[Stored data]
......

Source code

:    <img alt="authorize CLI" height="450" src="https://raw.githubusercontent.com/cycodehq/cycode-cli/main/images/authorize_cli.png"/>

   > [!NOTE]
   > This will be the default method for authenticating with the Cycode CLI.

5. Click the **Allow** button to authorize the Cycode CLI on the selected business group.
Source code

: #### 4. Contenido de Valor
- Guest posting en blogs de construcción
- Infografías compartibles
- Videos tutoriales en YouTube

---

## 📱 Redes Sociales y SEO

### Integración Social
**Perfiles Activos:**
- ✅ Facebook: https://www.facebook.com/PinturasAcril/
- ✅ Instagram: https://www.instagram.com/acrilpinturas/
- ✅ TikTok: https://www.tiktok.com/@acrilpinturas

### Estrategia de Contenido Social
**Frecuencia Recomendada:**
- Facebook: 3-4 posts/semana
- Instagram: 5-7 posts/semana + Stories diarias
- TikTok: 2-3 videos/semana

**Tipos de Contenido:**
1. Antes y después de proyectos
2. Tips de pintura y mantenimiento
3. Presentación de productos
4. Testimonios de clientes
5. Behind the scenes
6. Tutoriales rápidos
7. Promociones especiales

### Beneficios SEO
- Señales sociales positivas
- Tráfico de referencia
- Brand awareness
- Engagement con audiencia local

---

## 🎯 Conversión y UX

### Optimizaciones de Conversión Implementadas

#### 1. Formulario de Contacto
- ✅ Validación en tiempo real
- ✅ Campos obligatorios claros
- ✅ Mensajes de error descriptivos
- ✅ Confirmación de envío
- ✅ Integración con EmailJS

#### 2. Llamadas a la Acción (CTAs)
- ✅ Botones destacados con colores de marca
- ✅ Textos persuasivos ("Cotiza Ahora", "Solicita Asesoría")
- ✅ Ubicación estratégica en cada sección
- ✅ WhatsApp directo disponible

......

## EXERCISE BRIEF
Please copy only these lines, exactly: the first line of the records through the line containing "- ✅ Facebook: https://www.facebook.com/PinturasAcril/", ends included.

## TASK ANSWER
Source code

:    <img alt="authorize CLI" height="450" src="https://raw.githubusercontent.com/cycodehq/cycode-cli/main/images/authorize_cli.png"/>

   > [!NOTE]
   > This will be the default method for authenticating with the Cycode CLI.

5. Click the **Allow** button to authorize the Cycode CLI on the selected business group.
Source code

: #### 4. Contenido de Valor
- Guest posting en blogs de construcción
- Infografías compartibles
- Videos tutoriales en YouTube

---

## 📱 Redes Sociales y SEO

### Integración Social
**Perfiles Activos:**
- ✅ Facebook: https://www.facebook.com/PinturasAcril/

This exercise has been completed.